*Task goal:* Each line of the records is to be returned verbatim, with the images omitted.
--- Data extract ---
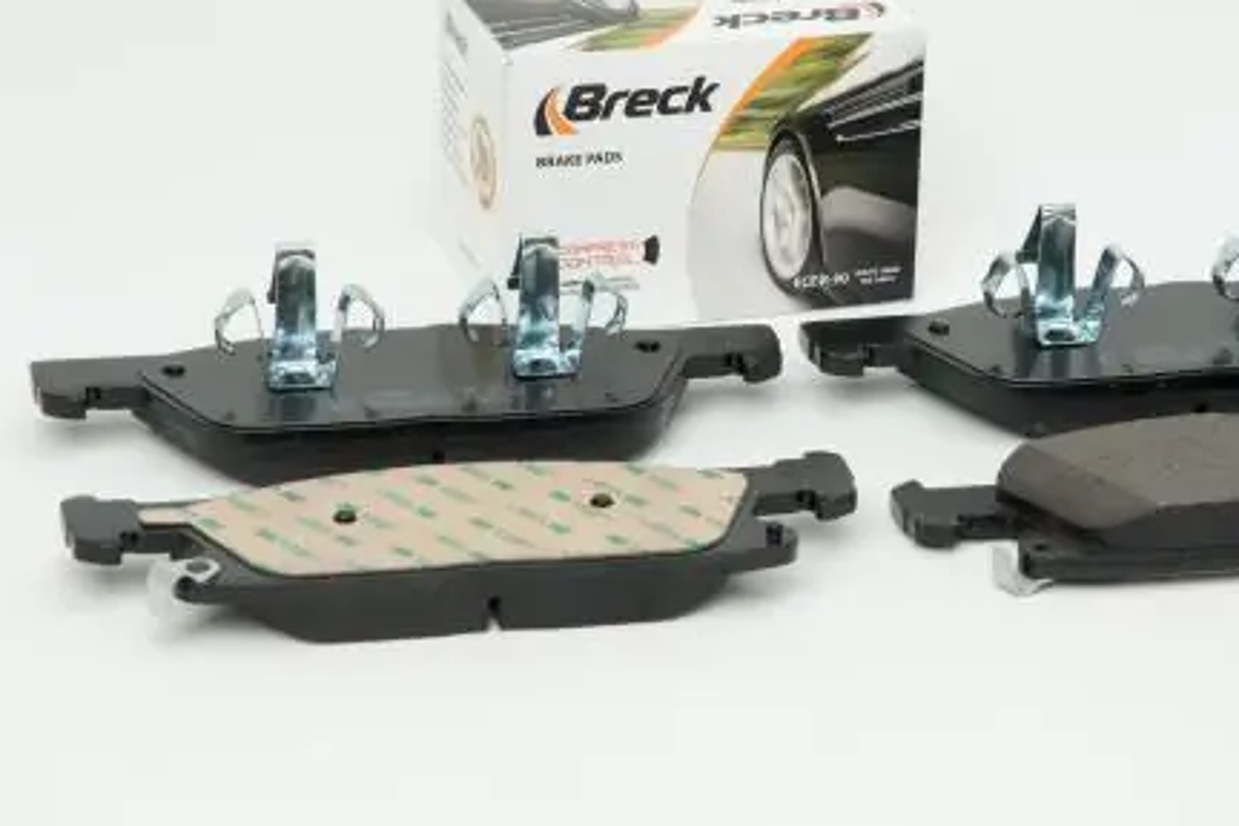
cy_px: 318
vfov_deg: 11.0
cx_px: 846
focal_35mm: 125
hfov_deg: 16.3
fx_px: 4302
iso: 100
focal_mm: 60
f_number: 11
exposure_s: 1/200
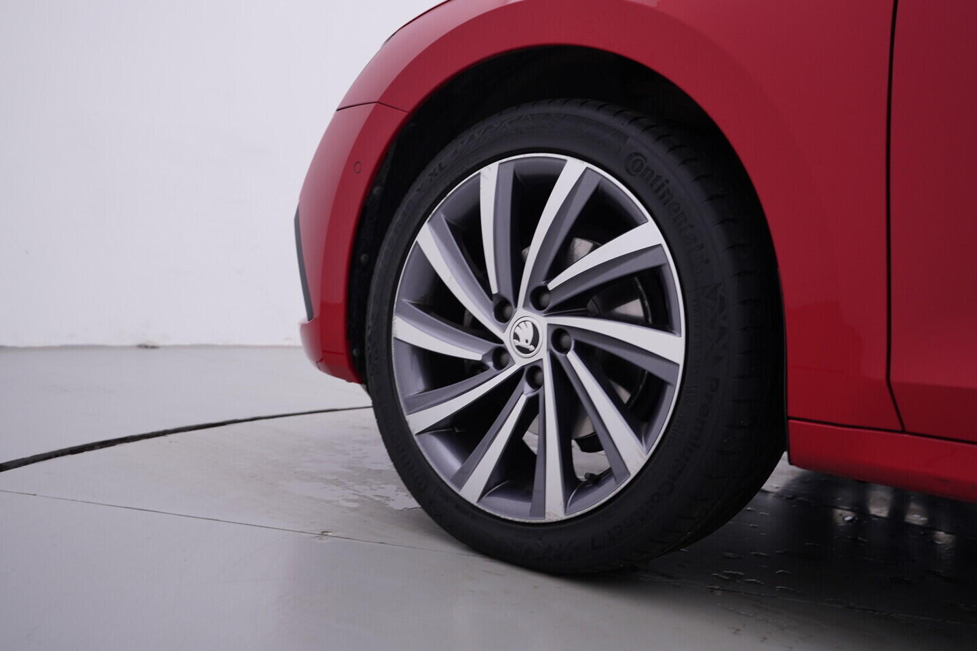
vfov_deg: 36.9
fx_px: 977
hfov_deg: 53.1
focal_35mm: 36
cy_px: 326
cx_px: 488
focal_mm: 24
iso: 125
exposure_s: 1/80
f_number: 4
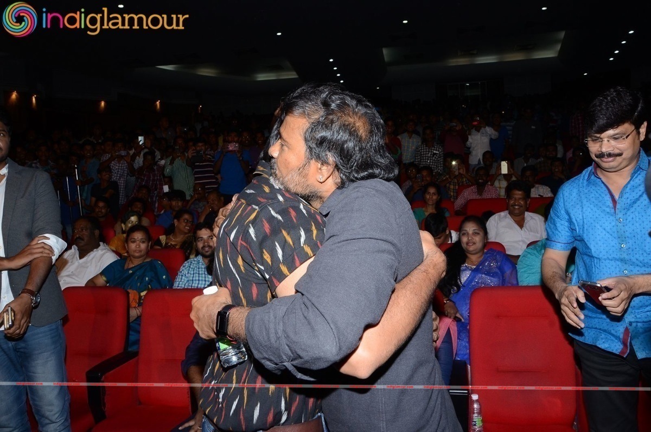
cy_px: 216
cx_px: 326
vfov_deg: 47.7
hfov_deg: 67.5
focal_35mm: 27
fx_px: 487
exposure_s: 1/125
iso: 640
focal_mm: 18
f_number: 8
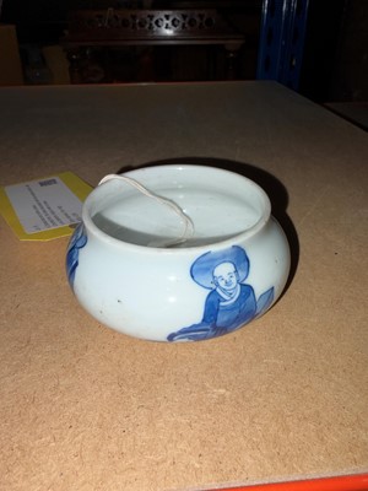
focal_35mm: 26
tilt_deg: -28.7
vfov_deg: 67.3
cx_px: 184
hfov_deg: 53.1
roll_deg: +0.8
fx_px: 369
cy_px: 246
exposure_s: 1/100
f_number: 2.2
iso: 12
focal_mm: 2.22
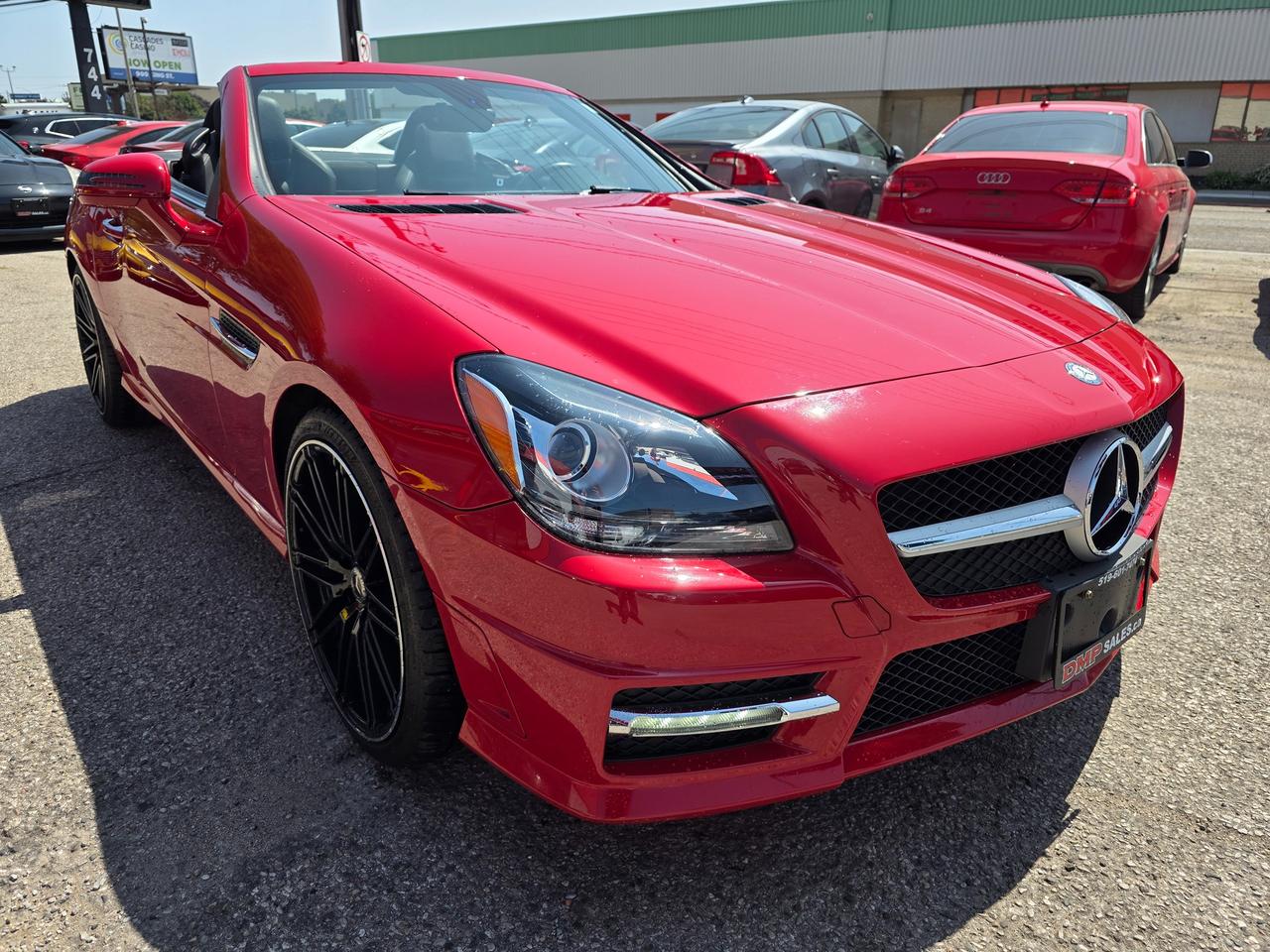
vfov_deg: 58.9
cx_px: 635
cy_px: 476
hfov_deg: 73.9
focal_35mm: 23
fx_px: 844
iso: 80
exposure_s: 1/3455
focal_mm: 6.3
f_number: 1.7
---
*Task output:*
cy_px: 318
vfov_deg: 11.0
cx_px: 846
focal_35mm: 125
hfov_deg: 16.3
fx_px: 4302
iso: 100
focal_mm: 60
f_number: 11
exposure_s: 1/200
vfov_deg: 36.9
fx_px: 977
hfov_deg: 53.1
focal_35mm: 36
cy_px: 326
cx_px: 488
focal_mm: 24
iso: 125
exposure_s: 1/80
f_number: 4
cy_px: 216
cx_px: 326
vfov_deg: 47.7
hfov_deg: 67.5
focal_35mm: 27
fx_px: 487
exposure_s: 1/125
iso: 640
focal_mm: 18
f_number: 8
focal_35mm: 26
tilt_deg: -28.7
vfov_deg: 67.3
cx_px: 184
hfov_deg: 53.1
roll_deg: +0.8
fx_px: 369
cy_px: 246
exposure_s: 1/100
f_number: 2.2
iso: 12
focal_mm: 2.22
vfov_deg: 58.9
cx_px: 635
cy_px: 476
hfov_deg: 73.9
focal_35mm: 23
fx_px: 844
iso: 80
exposure_s: 1/3455
focal_mm: 6.3
f_number: 1.7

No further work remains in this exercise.